December 15th, 2009 (01:22 am)

The Scapegoat, written by Pat Mills, starts with the eighth Doctor and Lucie enacting the Doctor-sees-female-companion-in-striking-outofbackground-outfit scene (as undergone by the fourth Doctor and Sarah in Pyramids of Mars, the fifth Doctor and Nyssa in Snakedance, and the ninth Doctor and Rose in The Unquiet Dead) without the whole thing appearing too ritualistic. This script suffers from the plague which many Big Finish productions endure, of lines lifted from old television Doctor Who scripts as if to flag up situations which echo those in old episodes for the slow, or (better) for the listener to imagine the Doctor's reaction.
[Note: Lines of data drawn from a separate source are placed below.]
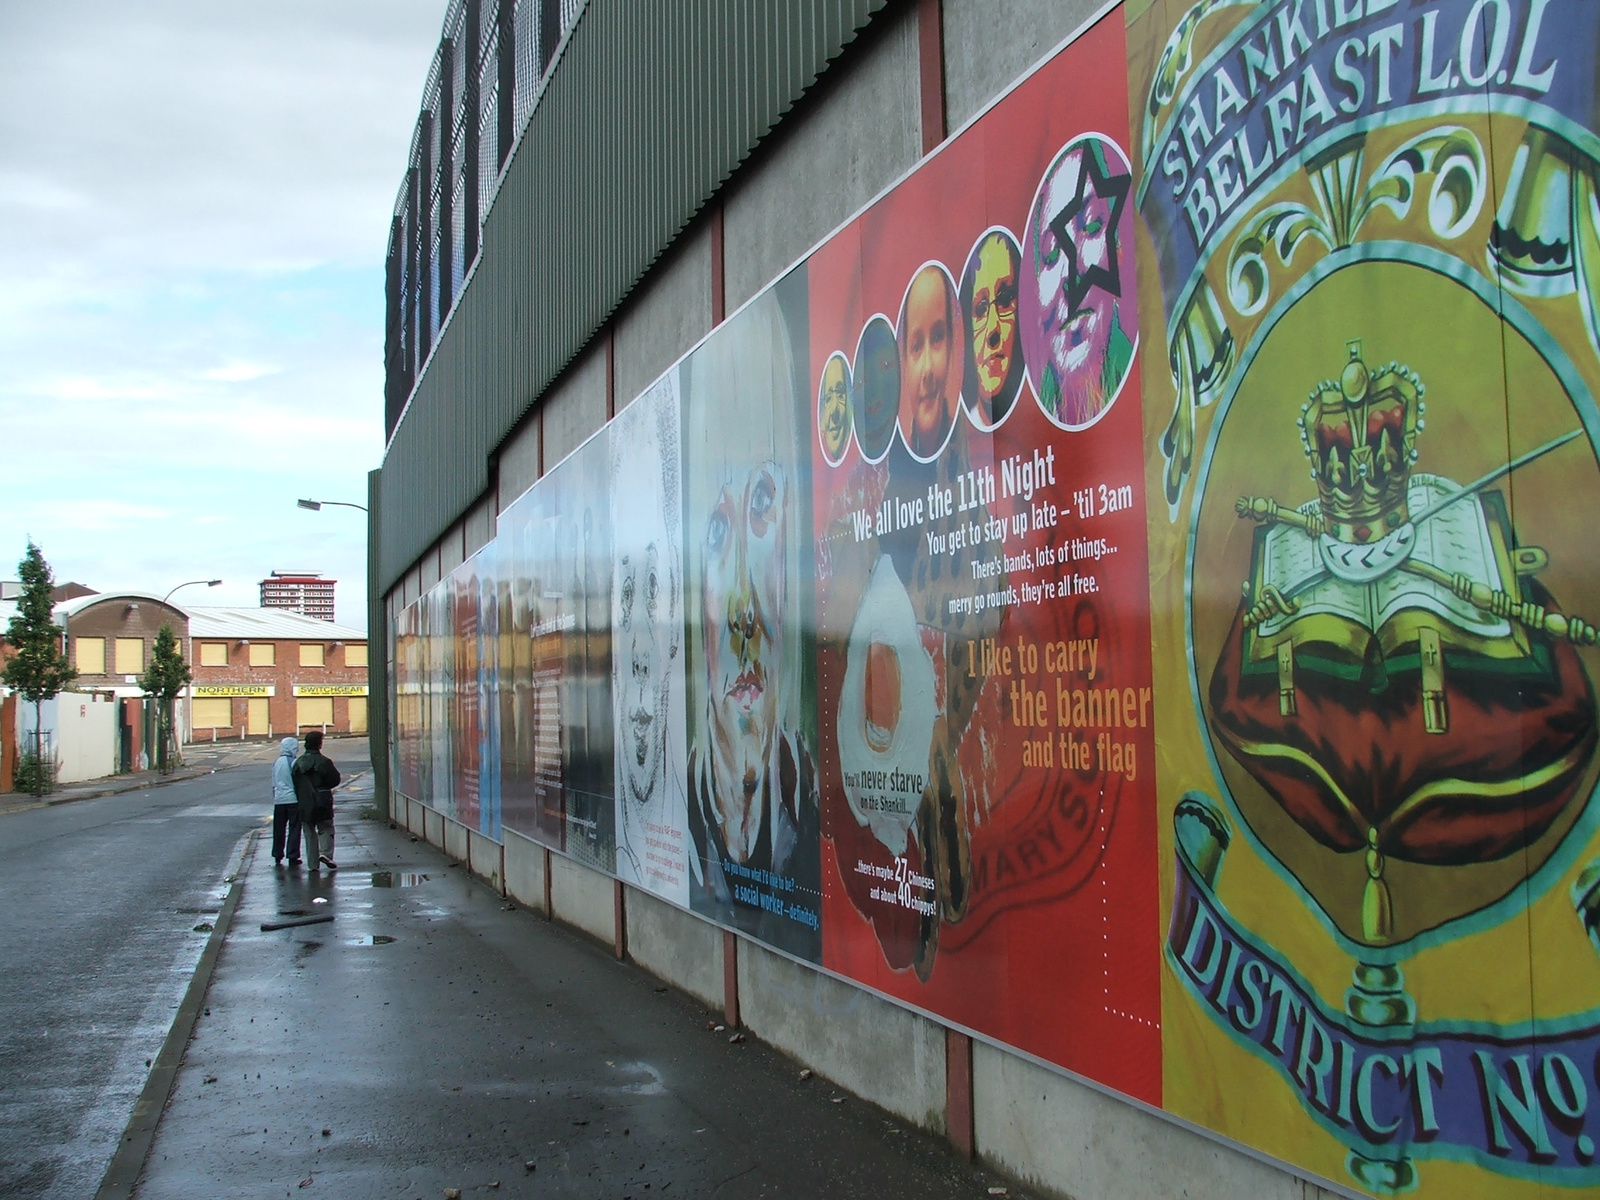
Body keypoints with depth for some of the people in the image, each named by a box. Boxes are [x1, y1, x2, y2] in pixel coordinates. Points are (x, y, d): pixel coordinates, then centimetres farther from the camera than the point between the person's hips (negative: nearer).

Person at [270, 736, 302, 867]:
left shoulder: (276, 762, 6)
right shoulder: (294, 763, -12)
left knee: (279, 829, 11)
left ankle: (277, 857, 14)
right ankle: (293, 857, 2)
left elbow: (273, 783, 12)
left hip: (279, 800, 5)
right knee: (294, 829, 2)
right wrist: (302, 798, 0)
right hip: (293, 799, -5)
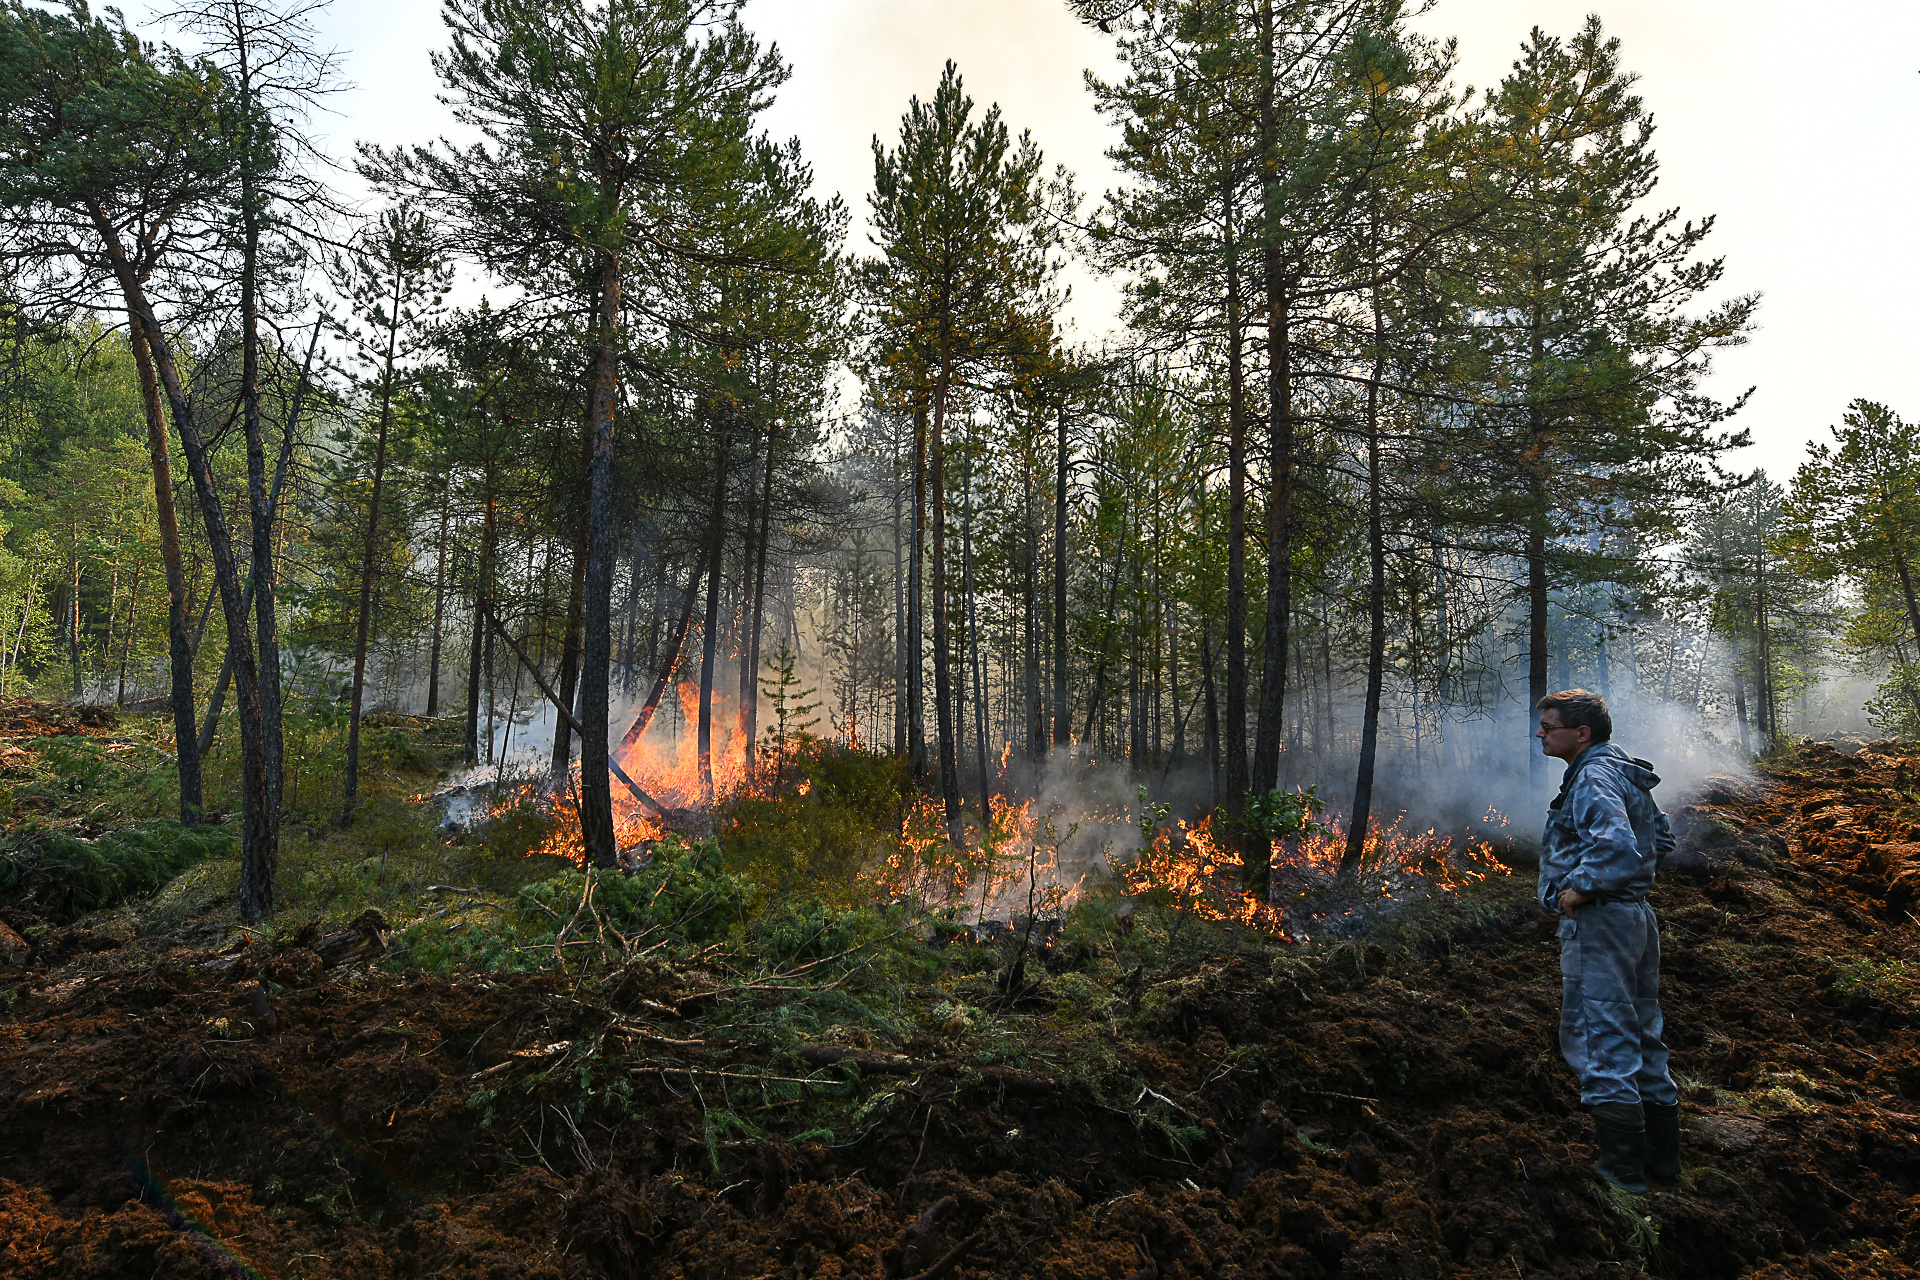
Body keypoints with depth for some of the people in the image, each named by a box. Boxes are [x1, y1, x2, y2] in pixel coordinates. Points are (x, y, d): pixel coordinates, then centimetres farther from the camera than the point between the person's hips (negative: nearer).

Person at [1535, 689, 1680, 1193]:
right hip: (1636, 916, 11)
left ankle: (1623, 1168, 0)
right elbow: (1661, 838, 27)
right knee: (1641, 1038, 17)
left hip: (1598, 921, -11)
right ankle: (1662, 1156, 27)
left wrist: (1579, 887, -21)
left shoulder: (1593, 779, -16)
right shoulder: (1627, 775, 17)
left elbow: (1616, 844, -32)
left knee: (1599, 1041, -5)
One such is Lucie's "I always dress for the occasion," at which one imagines the Doctor wincing at the memory of his torture by the Master in the TV Movie. However, if I were editing these scripts I'd ban the use of "Doctor, you shall die for this!" as I immediately imagine whoever says it as the Captain from The Pirate Planet, complete with Polyphase Avatron sitting on their shoulder.

The Scapegoat is a claustrophobic story, and for all its alleged setting in World War Two occupied Paris, the presence of a technologically-advanced goat-like race fetishizing theatrical stage machinery, fairground rides and medieval torture equipment left me with little more than a generic steampunk setting. Casting Clifford Rose as a Gestapo leader does not Secret Army make. The story takes a bleak view of existence, with Lucie all but forced to concede that within all species there are only hunters and prey, those who make things happen and those who are victims of events; but the Doctor identifies himself as a scapegoat and exile who has reinvented himself after being cast into "the deserts of time" by his own people. We may be in the darkness and only able to see pinpricks of light; but those pinpricks are entire worlds. Unfortunately the rest of us don't have the Doctor's regenerative powers, and the emphasis on these in his supposedly uplifting speech renders it somewhat pointless. The Scapegoat might get lost along the way, and the Doctor does seem to have lost count of his regenerations - if he has changed eight times, then surely this should be Christopher Eccleston delivering these lines, not Paul McGann - but it tries to do something different. What a pity it never focuses.